O'Reilly logo
live online training icon Live Online training

Active Learning: How to choose the right data records for your model

Powered by Jupyter logo

Building Machine Learning Models with Less Labels

Jennifer Prendki

In the course, you will start by learning that investing time in building the right training set is usually a much safer bet than optimizing your model. Traditionally, data scientists have been trained to collect data prior to fully understanding the task at hand or its implication because a lot of time was required to gather sufficiently enough historical data; with the advent of Big Data this has changed even though the old habits die hard. In the course, you will learn how to think about your problem differently and build your training set and your model concurrently with Active Learning; you’ll also discover how Active Learning can help dramatically reduce the amount of labels required for your models to reach the desired accuracy.

Active Learning is gaining traction within the industry among companies with a high data labeling bill, but most data scientists have no working knowledge of the field. There is very little literature on how to build an Active Learning strategy in the real world, as most papers translate research performed within academical circles which never address a general methodology, but rather case-by-case reviews of different scenarios which don’t really help in real life.

What you'll learn-and how you can apply it

By the end of this live, hands-on, online course, you’ll understand:

  • Why building a training set while building your model is the way to go
  • How Active Learning works, and why it is attractive
  • The challenges and limitations of Active Learning

And you’ll be able to:

  • Identify if a specific use case and dataset are appropriate for Active Learning
  • Understand the differences between the different Active Learning approaches
  • Design a querying strategy appropriate for their own task (if relevant) to:
  • efficiently reduce the amount of labels required to train a model
  • minimize the chances of inducing a bias
  • Visualize and compare the performance or various querying strategies
  • Understand the advantages but also the risks related to using Active Learning, and Semi-Supervised Learning in general, and know how to mitigate those risks

This training course is for you because...

  • You’re a data scientist/ML scientist and need high-quality training data for your model(s).
  • You’re a data science manager facing budgetary restrictions and you need to reduce your data labeling costs.
  • You’re a product or a project manager managing the budget for a data science/ML team and you need to understand current market offerings regarding data labeling, possibly with the goal to reduce your labeling costs.
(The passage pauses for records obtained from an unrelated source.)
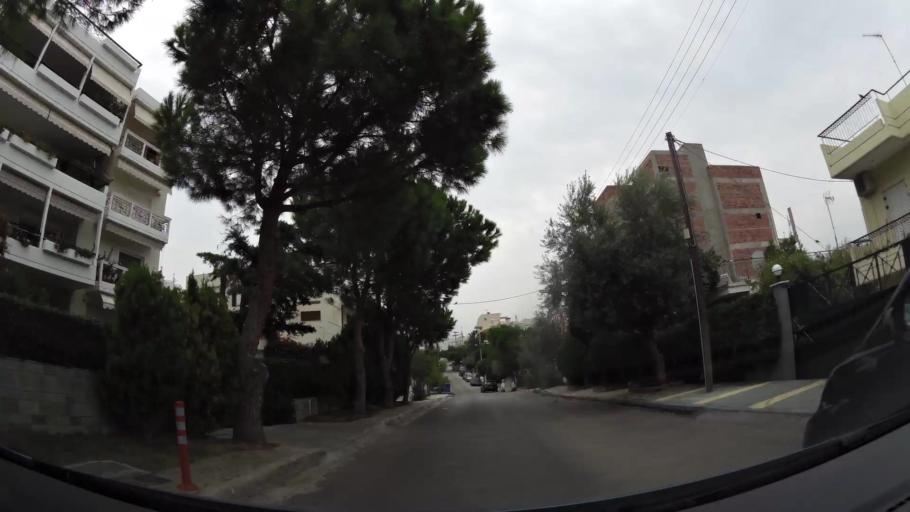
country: GR
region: Attica
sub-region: Nomarchia Athinas
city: Alimos
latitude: 37.9106
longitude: 23.7248
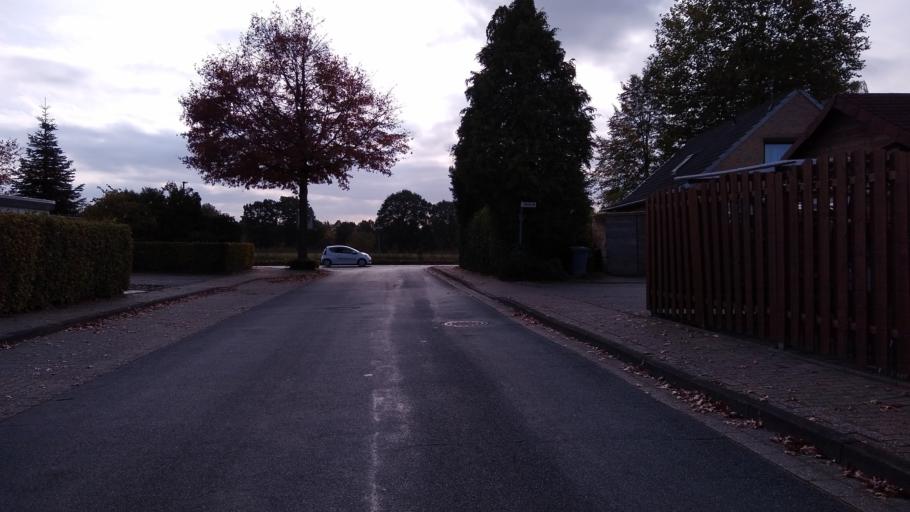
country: DE
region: Lower Saxony
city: Rastede
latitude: 53.2036
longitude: 8.2388
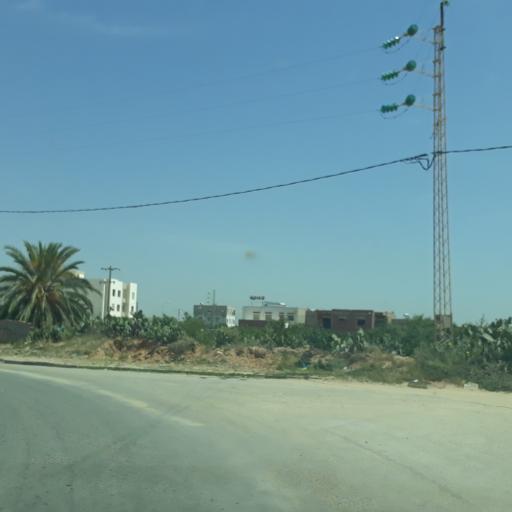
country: TN
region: Safaqis
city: Al Qarmadah
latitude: 34.8144
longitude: 10.7721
  • Working knowledge of Python
  • Extensive understanding of Supervised Machine Learning; ideally, you routinely build models using a common ML framework such as scikit-learn or TensorFlow
  • Prior experience using Jupyter Notebooks will be useful, but not essential

About your instructor

  • Jennifer Prendki is the VP of Machine Learning for Figure Eight, a human-in-the-loop machine learning and artificial intelligence company that uses human intelligence to do simple tasks such as transcribing text or annotating images to train machine learning algorithms. She currently leads the Machine Learning department and manages a team of Machine Learning experts that develop Machine Learning-assisted data annotation solutions for any type of data on the market which we combine with Human-in-the-Loop to validate the output of those annotation algorithms and guarantee reliable labels.
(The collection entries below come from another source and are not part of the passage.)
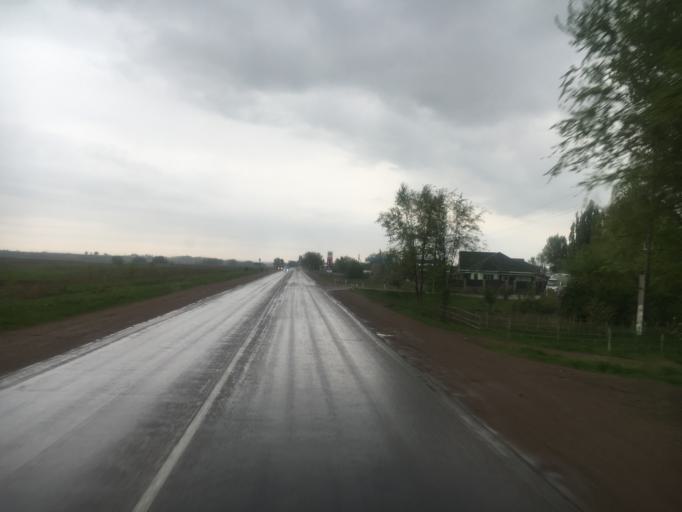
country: KZ
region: Almaty Oblysy
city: Burunday
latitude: 43.2883
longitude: 76.6735
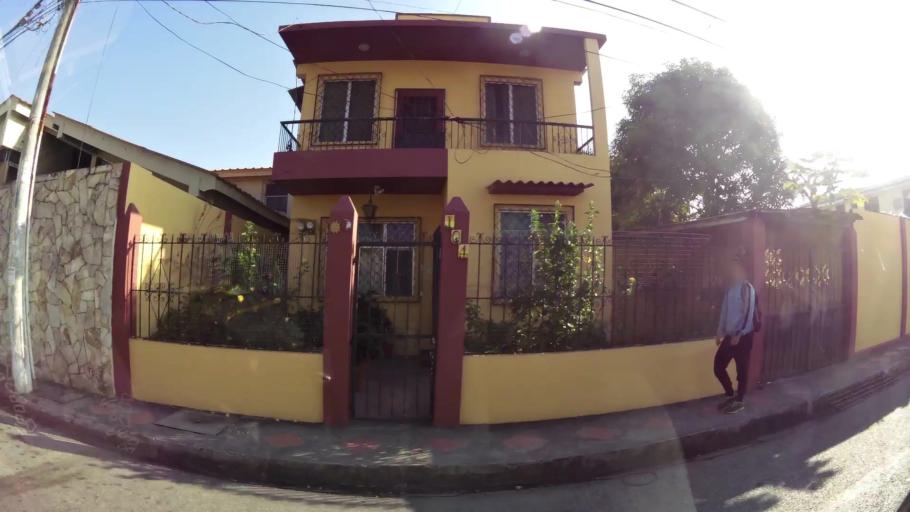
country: EC
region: Guayas
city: Guayaquil
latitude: -2.1597
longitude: -79.9056
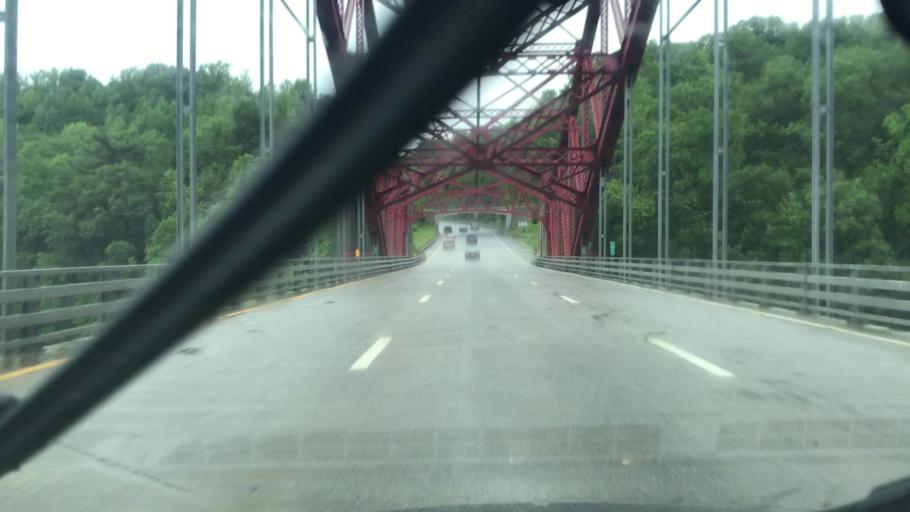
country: US
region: New York
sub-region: Westchester County
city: Yorktown Heights
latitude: 41.2381
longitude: -73.8129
    Prior to working at Figure Eight, Jennifer ran the Human Evaluation team at Walmart Labs. In this role, she was tasked for labeling data with a very limited budget. She knew she needed to think about a new way to solve the problem and started designing her first version of an active learning solution. Jennifer has given many talks and ran workshops and webinars on the importance of Human-in-the-Loop labeling as well as on Active Learning in a wide range of conferences for the last few years, and she has established herself as one of the few specialists on the topic within the industry. She has been on both side of the fence (both a customer and a supplier of an Active Learning solution), she understands in depth the challenges, limitations, but also the huge opportunity that Active Learning brings to the data scientists of today and of tomorrow.


The timeframes are only estimates and may vary according to how the class is progressing

Set-Up: Build preliminary classifier on 200 images (5 minutes)

  • The provided sample is deterministic, seed provided in script

Segment 0: supervised learning, an increasing amount of data (20 minutes)

We provide the function to draw the learning curve

  • Ask students to draw a learning curve where data is incrementally added (with random sampling instead of “smart” strategy)
  • When does it plateau?
  • What is a good incremental amount? (size of the pools?)
  • How sensitive is the learning curve to the seed?


Segment 1: uncertainty sampling, confidence level-based (20 minutes)

  • The script has a function for pooling strategy where querying strategy is left to fill
  • Let attendees write querying strategy function (it is deterministic!)
  • Draw learning curve: is it better than the supervised learning one?

Segment 2: uncertainty sampling, margin-based (20 minutes)

  • Let attendees write querying strategy function (it is deterministic!)
  • Draw learning curve: is it better than the first two?


Segment 3: Query-by-Committee - preliminary (20 minutes)

  • In this segment, you will be provided with 2 additional classifiers, and as a first step, we will compare the learning curves of each classifiers against an ensemble classifier built by combining all three of them. How much does an ensemble method help the learning curve?

Segment 4: Query-by-Committee (20 minutes)

  • Armed with three classifiers, we can now build query-by-committee querying strategies and compare them to each other.
  • What threshold works best for you?
  • Draw histogram to visualize the degree of disagreement of the different models
  • Write querying strategy for QbC
  • Draw the learning curve and compare

Segment 5: Make your own (20 minutes)

  • Create hybrid querying strategies!
  • Encourage mixing several querying strategies
  • Visualize learning curve
  • Who wins?


Segment 6: Confidence levels preliminary study (20 minutes)

  • Draw distribution of the confidence levels on predicted values (on “testing” set)
  • Draw distribution of the margins on predicted values
  • Draw the learning curve as a function of the amount of data (will be different from supervised because data is “prioritized”)
  • Which learning curve is better?
  • What is a good cutoff?

Segment 7: Design your own (20 minutes)

  • The querying strategy can be a hybrid
  • Final QA and wrap up